TASK REQUIREMENTS:
Among the entries, how many lines hold the word "Functionality"? Respond with that number only.
◇ ◇ ◇
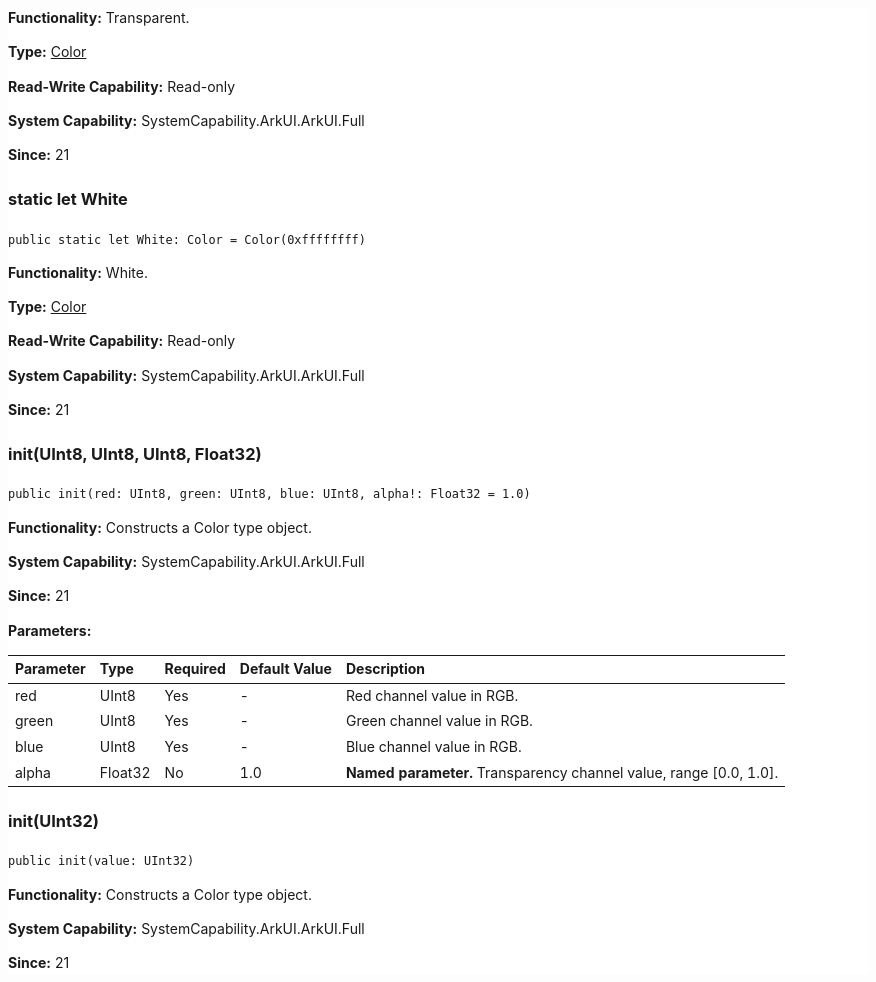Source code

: **Functionality:** Transparent.

**Type:** [Color](#class-Color)

**Read-Write Capability:** Read-only

**System Capability:** SystemCapability.ArkUI.ArkUI.Full

**Since:** 21

### static let White

```cangjie
public static let White: Color = Color(0xffffffff)
```

**Functionality:** White.

**Type:** [Color](#class-Color)

**Read-Write Capability:** Read-only

**System Capability:** SystemCapability.ArkUI.ArkUI.Full

**Since:** 21

### init(UInt8, UInt8, UInt8, Float32)

```cangjie
public init(red: UInt8, green: UInt8, blue: UInt8, alpha!: Float32 = 1.0)
```

**Functionality:** Constructs a Color type object.

**System Capability:** SystemCapability.ArkUI.ArkUI.Full

**Since:** 21

**Parameters:**

| Parameter | Type | Required | Default Value | Description |
|:---|:---|:---|:---|:---|
| red | UInt8 | Yes | - | Red channel value in RGB. |
| green | UInt8 | Yes | - | Green channel value in RGB. |
| blue | UInt8 | Yes | - | Blue channel value in RGB. |
| alpha | Float32 | No | 1.0 | **Named parameter.** Transparency channel value, range [0.0, 1.0]. |

### init(UInt32)

```cangjie
public init(value: UInt32)
```

**Functionality:** Constructs a Color type object.

**System Capability:** SystemCapability.ArkUI.ArkUI.Full

**Since:** 21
◇ ◇ ◇
TASK RESULT:
4